Work to be completed: Nothing but the lines below from the one that contains "3: (480, 465, 7.77)" through the one that contains "5: (549, 202, 32.05)" should be retyped, exactly and including both ends. Do not include pictures.

(Collected data entries)

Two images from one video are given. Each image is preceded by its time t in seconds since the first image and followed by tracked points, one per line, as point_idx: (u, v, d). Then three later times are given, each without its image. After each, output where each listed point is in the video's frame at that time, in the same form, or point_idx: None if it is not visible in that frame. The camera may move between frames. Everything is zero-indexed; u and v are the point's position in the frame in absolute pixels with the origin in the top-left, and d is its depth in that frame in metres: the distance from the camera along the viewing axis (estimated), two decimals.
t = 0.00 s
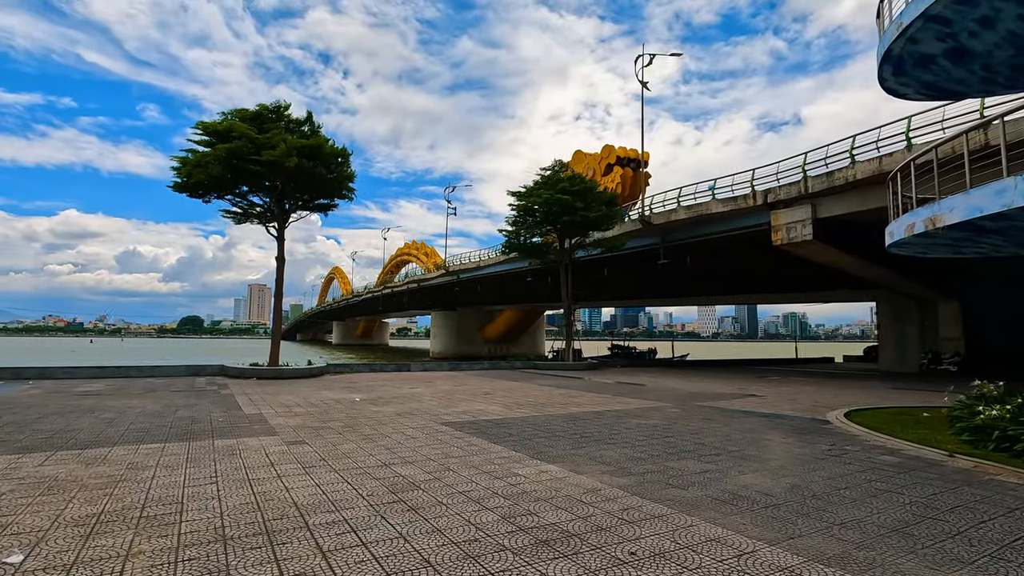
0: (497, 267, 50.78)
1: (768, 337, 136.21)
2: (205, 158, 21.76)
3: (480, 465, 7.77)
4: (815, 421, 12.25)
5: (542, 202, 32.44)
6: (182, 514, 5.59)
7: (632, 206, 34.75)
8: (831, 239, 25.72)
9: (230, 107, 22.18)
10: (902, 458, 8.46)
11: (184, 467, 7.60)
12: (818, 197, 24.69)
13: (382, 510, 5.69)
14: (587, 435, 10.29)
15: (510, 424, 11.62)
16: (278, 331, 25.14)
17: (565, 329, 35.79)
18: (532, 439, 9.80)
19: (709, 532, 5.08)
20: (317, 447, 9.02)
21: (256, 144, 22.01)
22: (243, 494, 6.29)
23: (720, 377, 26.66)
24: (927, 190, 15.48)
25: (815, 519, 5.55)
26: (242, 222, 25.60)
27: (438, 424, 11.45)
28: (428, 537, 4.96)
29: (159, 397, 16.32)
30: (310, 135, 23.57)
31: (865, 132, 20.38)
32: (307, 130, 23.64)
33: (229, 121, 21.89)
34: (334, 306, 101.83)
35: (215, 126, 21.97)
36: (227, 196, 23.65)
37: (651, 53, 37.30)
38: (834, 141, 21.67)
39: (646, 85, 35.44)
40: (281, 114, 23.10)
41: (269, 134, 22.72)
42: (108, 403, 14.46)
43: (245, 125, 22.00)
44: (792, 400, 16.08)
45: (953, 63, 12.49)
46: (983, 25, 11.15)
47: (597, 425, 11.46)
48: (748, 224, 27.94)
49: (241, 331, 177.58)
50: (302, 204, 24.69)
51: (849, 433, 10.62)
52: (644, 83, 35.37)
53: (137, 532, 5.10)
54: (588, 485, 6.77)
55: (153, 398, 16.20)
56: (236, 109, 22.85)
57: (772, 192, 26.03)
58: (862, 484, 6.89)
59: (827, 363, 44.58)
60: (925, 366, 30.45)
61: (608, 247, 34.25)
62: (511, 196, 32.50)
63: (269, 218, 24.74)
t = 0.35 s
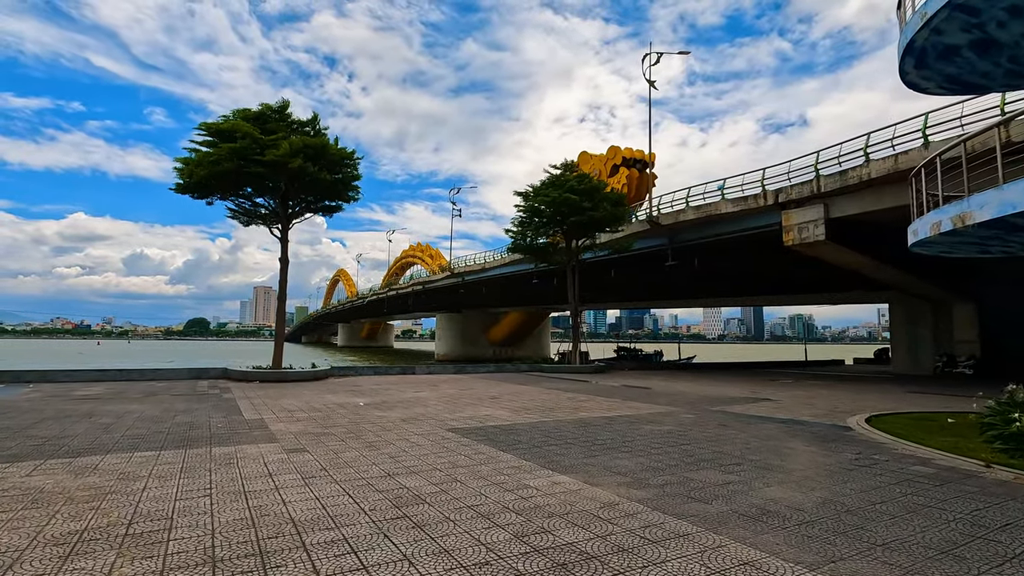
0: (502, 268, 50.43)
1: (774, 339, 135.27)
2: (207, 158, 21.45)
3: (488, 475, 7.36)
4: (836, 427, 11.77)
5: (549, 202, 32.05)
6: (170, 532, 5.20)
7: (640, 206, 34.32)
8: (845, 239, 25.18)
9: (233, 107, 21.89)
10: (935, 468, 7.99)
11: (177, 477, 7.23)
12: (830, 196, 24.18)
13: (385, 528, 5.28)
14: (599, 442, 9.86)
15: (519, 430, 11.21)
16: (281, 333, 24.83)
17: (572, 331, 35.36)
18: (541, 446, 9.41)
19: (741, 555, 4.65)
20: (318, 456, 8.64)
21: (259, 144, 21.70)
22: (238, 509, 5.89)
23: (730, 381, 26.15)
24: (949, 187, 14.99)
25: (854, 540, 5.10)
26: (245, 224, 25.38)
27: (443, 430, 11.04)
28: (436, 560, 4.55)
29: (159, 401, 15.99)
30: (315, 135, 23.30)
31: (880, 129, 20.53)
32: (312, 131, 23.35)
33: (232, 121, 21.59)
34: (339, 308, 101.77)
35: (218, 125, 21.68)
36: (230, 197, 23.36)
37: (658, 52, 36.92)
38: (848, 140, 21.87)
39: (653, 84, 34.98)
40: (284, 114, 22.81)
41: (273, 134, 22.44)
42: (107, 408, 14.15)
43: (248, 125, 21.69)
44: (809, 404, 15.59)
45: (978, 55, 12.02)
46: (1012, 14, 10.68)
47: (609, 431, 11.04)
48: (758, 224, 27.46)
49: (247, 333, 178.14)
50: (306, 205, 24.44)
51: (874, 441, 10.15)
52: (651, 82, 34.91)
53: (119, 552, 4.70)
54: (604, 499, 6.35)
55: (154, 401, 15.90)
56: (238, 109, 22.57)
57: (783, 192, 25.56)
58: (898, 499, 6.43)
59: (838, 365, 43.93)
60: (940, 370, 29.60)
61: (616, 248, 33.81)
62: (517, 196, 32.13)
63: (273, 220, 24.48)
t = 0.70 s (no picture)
0: (506, 270, 50.02)
1: (779, 342, 134.58)
2: (208, 158, 21.08)
3: (497, 485, 6.94)
4: (857, 432, 11.32)
5: (554, 203, 31.63)
6: (154, 549, 4.78)
7: (646, 207, 33.89)
8: (856, 239, 24.70)
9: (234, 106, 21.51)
10: (970, 477, 7.55)
11: (168, 486, 6.83)
12: (841, 195, 23.73)
13: (388, 545, 4.85)
14: (611, 448, 9.44)
15: (526, 435, 10.79)
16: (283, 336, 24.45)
17: (577, 333, 34.92)
18: (551, 453, 8.99)
19: None
20: (317, 463, 8.23)
21: (262, 144, 21.32)
22: (229, 522, 5.48)
23: (740, 384, 25.67)
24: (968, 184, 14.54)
25: (901, 560, 4.65)
26: (247, 225, 25.08)
27: (449, 435, 10.64)
28: None
29: (157, 405, 15.63)
30: (319, 135, 22.95)
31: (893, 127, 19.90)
32: (315, 130, 22.99)
33: (234, 121, 21.23)
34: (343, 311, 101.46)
35: (220, 125, 21.30)
36: (231, 198, 23.00)
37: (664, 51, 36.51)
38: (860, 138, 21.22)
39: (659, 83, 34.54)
40: (286, 114, 22.45)
41: (274, 133, 22.07)
42: (102, 412, 13.75)
43: (250, 124, 21.33)
44: (824, 408, 15.13)
45: (1003, 45, 11.56)
46: None
47: (621, 437, 10.60)
48: (767, 224, 26.98)
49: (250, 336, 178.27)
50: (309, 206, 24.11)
51: (898, 447, 9.71)
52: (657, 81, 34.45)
53: (95, 573, 4.27)
54: (623, 512, 5.92)
55: (152, 405, 15.53)
56: (240, 109, 22.22)
57: (793, 192, 25.09)
58: (938, 511, 5.99)
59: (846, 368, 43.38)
60: (953, 373, 29.06)
61: (622, 249, 33.38)
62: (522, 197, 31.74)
63: (275, 221, 24.15)
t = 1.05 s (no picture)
0: (510, 272, 49.63)
1: (783, 343, 133.86)
2: (208, 157, 20.72)
3: (504, 499, 6.52)
4: (878, 439, 10.85)
5: (558, 203, 31.22)
6: None
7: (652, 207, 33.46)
8: (866, 239, 24.21)
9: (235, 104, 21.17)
10: (1007, 489, 7.10)
11: (154, 501, 6.40)
12: (852, 194, 23.25)
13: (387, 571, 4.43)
14: (623, 457, 8.99)
15: (534, 443, 10.37)
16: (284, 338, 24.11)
17: (582, 335, 34.51)
18: (560, 462, 8.56)
19: None
20: (313, 474, 7.80)
21: (262, 142, 20.97)
22: (216, 543, 5.06)
23: (748, 387, 25.22)
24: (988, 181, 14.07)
25: None
26: (248, 226, 24.78)
27: (453, 443, 10.22)
28: None
29: (154, 410, 15.26)
30: (320, 134, 22.59)
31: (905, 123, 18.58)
32: (317, 129, 22.62)
33: (234, 119, 20.88)
34: (346, 313, 101.29)
35: (219, 123, 20.95)
36: (231, 198, 22.65)
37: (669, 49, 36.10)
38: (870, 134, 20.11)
39: (664, 81, 34.11)
40: (287, 112, 22.08)
41: (275, 132, 21.72)
42: (96, 418, 13.40)
43: (250, 123, 20.97)
44: (840, 413, 14.66)
45: None
46: None
47: (632, 444, 10.17)
48: (776, 224, 26.49)
49: (254, 338, 178.39)
50: (310, 206, 23.78)
51: (924, 455, 9.27)
52: (663, 80, 34.02)
53: None
54: (642, 531, 5.48)
55: (148, 411, 15.16)
56: (240, 107, 21.87)
57: (802, 191, 24.62)
58: (981, 530, 5.56)
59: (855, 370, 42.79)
60: (965, 374, 29.15)
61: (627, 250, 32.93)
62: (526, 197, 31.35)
63: (275, 222, 23.82)
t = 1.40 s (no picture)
0: (515, 271, 49.23)
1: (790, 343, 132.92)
2: (208, 153, 20.39)
3: (509, 508, 6.10)
4: (900, 442, 10.38)
5: (564, 200, 30.78)
6: None
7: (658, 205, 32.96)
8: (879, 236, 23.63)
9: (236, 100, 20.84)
10: None
11: (136, 510, 6.01)
12: (865, 190, 22.69)
13: None
14: (633, 461, 8.57)
15: (540, 446, 9.94)
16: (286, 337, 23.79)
17: (587, 335, 34.05)
18: (568, 467, 8.13)
19: None
20: (308, 480, 7.43)
21: (263, 138, 20.63)
22: (195, 559, 4.65)
23: (757, 387, 24.70)
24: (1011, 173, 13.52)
25: None
26: (250, 224, 24.50)
27: (455, 446, 9.80)
28: None
29: (151, 411, 14.93)
30: (323, 131, 22.22)
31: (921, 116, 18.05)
32: (319, 126, 22.25)
33: (235, 114, 20.54)
34: (351, 312, 101.23)
35: (219, 119, 20.61)
36: (232, 195, 22.34)
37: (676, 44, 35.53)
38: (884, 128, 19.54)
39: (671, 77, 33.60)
40: (289, 108, 21.72)
41: (276, 128, 21.37)
42: (91, 419, 13.08)
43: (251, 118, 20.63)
44: (857, 414, 14.16)
45: None
46: None
47: (643, 448, 9.73)
48: (786, 221, 25.96)
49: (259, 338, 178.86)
50: (312, 204, 23.45)
51: (952, 460, 8.78)
52: (669, 76, 33.51)
53: None
54: (659, 545, 5.04)
55: (144, 411, 14.81)
56: (241, 102, 21.53)
57: (813, 186, 24.08)
58: None
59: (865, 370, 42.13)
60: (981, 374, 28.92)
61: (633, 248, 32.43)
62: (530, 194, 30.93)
63: (277, 220, 23.51)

Problem solution:
3: (480, 465, 7.77)
4: (815, 421, 12.25)
5: (542, 202, 32.44)
6: (182, 514, 5.59)
7: (632, 206, 34.75)
8: (831, 239, 25.72)
9: (230, 107, 22.18)
10: (902, 458, 8.46)
11: (184, 467, 7.60)
12: (818, 197, 24.69)
13: (382, 510, 5.69)
14: (587, 435, 10.29)
15: (510, 424, 11.62)
16: (278, 331, 25.14)
17: (565, 329, 35.79)
18: (532, 439, 9.80)
19: (709, 532, 5.08)
20: (317, 447, 9.02)
21: (256, 144, 22.01)
22: (243, 494, 6.29)
23: (720, 377, 26.66)
24: (927, 190, 15.48)
25: (815, 519, 5.55)
26: (242, 222, 25.60)
27: (438, 424, 11.45)
28: (428, 537, 4.96)
29: (159, 397, 16.32)
30: (310, 135, 23.57)
31: (865, 132, 20.38)
32: (307, 130, 23.64)
33: (229, 121, 21.89)
34: (334, 306, 101.83)
35: (215, 126, 21.97)
36: (227, 196, 23.65)
37: (651, 53, 37.30)
38: (834, 141, 21.67)
39: (646, 85, 35.44)
40: (281, 114, 23.10)
41: (269, 134, 22.72)
42: (108, 403, 14.46)
43: (245, 125, 22.00)
44: (792, 400, 16.08)
45: (953, 63, 12.49)
46: (983, 25, 11.15)
47: (597, 425, 11.46)
48: (748, 224, 27.94)
49: (241, 331, 177.58)
50: (302, 204, 24.69)
51: (849, 433, 10.62)
52: (644, 83, 35.37)
53: (137, 532, 5.10)
54: (588, 485, 6.77)
55: (153, 398, 16.20)
56: (236, 109, 22.85)
57: (772, 192, 26.03)
58: (862, 484, 6.89)
59: (827, 363, 44.58)
60: (925, 366, 30.45)
61: (608, 247, 34.25)
62: (511, 196, 32.50)
63: (269, 218, 24.74)
t = 0.35 s
0: (502, 268, 50.43)
1: (774, 339, 135.27)
2: (207, 158, 21.45)
3: (488, 475, 7.36)
4: (836, 427, 11.77)
5: (549, 202, 32.05)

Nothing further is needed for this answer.